Koalition gegen eine Debatte über Bundeswehrfinanzen
Union fordert mehr Geld für die Bundeswehr

Union und FDP sehen die Verteidigungsfähigkeit der Bundeswehr in Frage gestellt und fordern daher mehr Geld für die Verteidigung. Finanzminister Hans Eichel (SPD) werde um einen Nachtragshaushalt nicht herum kommen, sagte der Parlamentarische Geschäftsführer der CDU/CSU-Fraktion, Hans-Peter Repnik (CDU), am Dienstag in Berlin. CSU-Landesgruppenchef Michael Glos warnte die Bundesregierung vor einer "Sicherheitspolitik nach Kassenlage". FDP-Chef Wolfgang Gerhardt hält Deutschland im Krisenfall "für nicht verlässlich".

ddp BERLIN. Glos sagte, die Unions-Fraktion habe beschlossen, unter anderem wegen der prekären Finanzlage der Bundeswehr einen Nachtragshaushalt zu fordern. Es sei ein "einmaliger Vorgang", wenn Bundeswehr-Generalinspekteur Harald Kujat beklage, die Streitkräfte seien nur beschränkt einsatzfähig. "Jetzt ist rasches Handeln gefordert", fügte Glos hinzu. Eine Debatte zur Sicherheitspolitik in dieser Woche habe Rot-Grün verweigert, sagte Glos. Die Union werde aber darauf dringen, in der nächsten Woche das Thema auf die Tagesordnung des Bundestages zu setzen.



Nach Einschätzung Gerhardts ist die Bundeswehr nur noch bedingt einsatzfähig. Den USA sei daher kein Vorwurf zu machen, wenn sie einen solchen Bündnispartner nicht ernst nähmen. Gerhardt unterstrich: "Die Bundesregierung hat die Bündnisfähigkeit Deutschlands in der Nato gefährdet." Der Parlamentarische Geschäftsführer der FDP-Bundestagsfraktion, Jürgen Koppelin, betonte, mit den gegenwärtigen Mitteln lasse sich nur eine Armee von 220 000 Soldaten bezahlen. Jetzt umfasst die Bundeswehr 308 000 Mann.
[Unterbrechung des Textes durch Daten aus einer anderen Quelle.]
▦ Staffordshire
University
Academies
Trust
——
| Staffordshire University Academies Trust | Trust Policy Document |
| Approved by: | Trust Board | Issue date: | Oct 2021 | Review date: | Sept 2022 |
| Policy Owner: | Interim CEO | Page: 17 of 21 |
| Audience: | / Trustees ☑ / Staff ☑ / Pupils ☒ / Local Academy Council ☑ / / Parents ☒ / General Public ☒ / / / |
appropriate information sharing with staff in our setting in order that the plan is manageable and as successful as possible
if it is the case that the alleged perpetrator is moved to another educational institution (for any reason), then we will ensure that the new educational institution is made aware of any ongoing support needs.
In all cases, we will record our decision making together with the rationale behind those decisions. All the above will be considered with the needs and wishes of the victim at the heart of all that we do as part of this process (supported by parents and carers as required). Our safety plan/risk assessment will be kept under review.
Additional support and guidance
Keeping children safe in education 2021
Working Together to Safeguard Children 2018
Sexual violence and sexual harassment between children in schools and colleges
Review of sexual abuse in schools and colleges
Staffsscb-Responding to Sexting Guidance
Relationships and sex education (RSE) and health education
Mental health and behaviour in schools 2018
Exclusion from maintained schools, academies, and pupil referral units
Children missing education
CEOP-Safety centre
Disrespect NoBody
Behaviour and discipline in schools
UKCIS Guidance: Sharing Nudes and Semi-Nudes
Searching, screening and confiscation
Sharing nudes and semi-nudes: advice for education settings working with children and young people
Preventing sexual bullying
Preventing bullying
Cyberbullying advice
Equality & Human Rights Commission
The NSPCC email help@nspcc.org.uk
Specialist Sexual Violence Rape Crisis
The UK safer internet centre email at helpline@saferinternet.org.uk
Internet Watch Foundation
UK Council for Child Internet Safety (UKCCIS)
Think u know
Der Vorsitzende des Bundeswehr-Verbandes, Bernhard Gertz, sagte, die Lage der Streitkräfte sei "wesentlich schlimmer" als von deren Führung bislang eingestanden. Scharping habe die Finanzsituation "nicht im Griff".



Der SPD-Verteidigungsexperte Peter Zumkley sagte dagegen: "Es wird kräftig übertrieben." Richtig sei, "dass wir finanziell durchaus knapp wirtschaften müssen." Allerdings werde die Bundeswehrreform mittel - und langfristig "die nötige Luft bringen". Ein Nachtragshaushalt sei nicht nötig.



Aktuelle Stunde des Bundestages

Die Finanzprobleme der Bundeswehr werden am Donnerstag auf Antrag der FDP Thema einer Aktuellen Stunde des Bundestages sein. Die Union war zuvor an der rot-grünen Koalition mit dem Vorhaben gescheitert, für Freitag eine Debatte zur Lage der Streitkräfte und zur bundesdeutschen Sicherheitspolitik auf die Tagesordnung zu setzen. Repnik sagte zur Begründung, die Diskussion habe eine «neue Qualität» bekommen, weil offenbar die Bündnisfähigkeit Deutschlands in Frage gestellt sei. Als Hauptredner hatte die CDU Ex-Verteidigungsminister Volker Rühe in die Debatte schicken wollen. Es wäre das erste direkte Aufeinandertreffen Rühes mit seinem Amtsnachfolger Rudolf Scharping (SPD) gewesen. Rühes Büro sagte auf Anfrage, der CDU-Politiker werde in der Aktuellen Stunde nicht als Redner auftreten.



Die Diskussion war durch die Warnung von Generalinspekteur Kujat ausgelöst worden, die Streitkräfte seien derzeit nur beschränkt einsatzfähig. Nach einem internen Papier der Bundeswehr-Führung fehlen gegenwärtig allein 300 Millionen Mark für die Aufrechterhaltung des Dienstbetriebs bei Heer und Luftwaffe. Außerdem ist der Wehretat mit übertragenen Rechnungen aus dem vergangenen Jahr in Höhe von etwa 800 Millionen Mark vorbelastet.